The detection of nuclei is one of the most fundamental components of computational pathology. Current state-of-the-art methods are based on deep learning, with the prerequisite that extensive labeled datasets are available. The increasing number of patient cohorts to be analyzed, the diversity of tissue stains and indications, as well as the cost of dataset labeling motivates the development of novel methods to reduce labeling effort across domains. We introduce in this work a weakly supervised 'inter-domain' approach that (i) performs stain normalization and unpaired image-to-image translation to transform labeled images on a source domain to synthetic labeled images on an unlabeled target domain and (ii) uses the resulting synthetic labeled images to train a detection network on the target domain. Extensive experiments show the superiority of the proposed approach against the state-of-the-art 'intra-domain' detection based on fully-supervised learning.

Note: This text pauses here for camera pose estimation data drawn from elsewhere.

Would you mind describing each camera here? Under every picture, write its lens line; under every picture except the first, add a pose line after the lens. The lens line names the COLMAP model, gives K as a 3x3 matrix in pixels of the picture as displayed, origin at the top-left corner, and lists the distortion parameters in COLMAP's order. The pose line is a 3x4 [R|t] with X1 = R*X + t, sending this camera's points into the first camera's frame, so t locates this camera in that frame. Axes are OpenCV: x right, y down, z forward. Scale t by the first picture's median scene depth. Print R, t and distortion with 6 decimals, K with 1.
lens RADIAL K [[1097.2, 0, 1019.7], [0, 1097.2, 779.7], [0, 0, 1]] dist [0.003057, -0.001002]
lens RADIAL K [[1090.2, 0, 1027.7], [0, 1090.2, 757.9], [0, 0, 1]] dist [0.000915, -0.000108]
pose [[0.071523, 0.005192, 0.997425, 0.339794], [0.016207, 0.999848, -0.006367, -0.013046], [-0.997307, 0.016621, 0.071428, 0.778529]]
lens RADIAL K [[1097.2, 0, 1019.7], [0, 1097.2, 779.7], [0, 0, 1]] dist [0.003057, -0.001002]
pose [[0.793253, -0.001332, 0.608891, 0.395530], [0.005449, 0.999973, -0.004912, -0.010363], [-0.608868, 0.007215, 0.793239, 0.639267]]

Deep Semi Supervised Generative Learning for Automated PD-L1 Tumor Cell Scoring on NSCLC Tissue Needle Biopsies

The level of PD-L1 expression in immunohistochemistry (IHC) assays is a key biomarker for the identification of Non-Small-Cell-Lung-Cancer (NSCLC) patients that may respond to anti PD-1/PD-L1 treatments. The quantification of PD-L1 expression currently includes the visual estimation of a Tumor Cell (TC) score by a pathologist and consists of evaluating the ratio of PD-L1 positive and PD-L1 negative tumor cells. Known challenges like differences in positivity estimation around clinically relevant cut-offs and sub-optimal quality of samples makes visual scoring tedious and subjective, yielding a scoring variability between pathologists. In this work, we propose a novel deep learning solution that enables the first automated and objective scoring of PD-L1 expression in late stage NSCLC needle biopsies. To account for the low amount of tissue available in biopsy images and to restrict the amount of manual annotations necessary for training, we explore the use of semi-supervised approaches against standard fully supervised methods. We consolidate the manual annotations used for training as well the visual TC scores used for quantitative evaluation with multiple pathologists. Concordance measures computed on a set of slides unseen during training provide evidence that our automatic scoring method matches visual scoring on the considered dataset while ensuring repeatability and objectivity.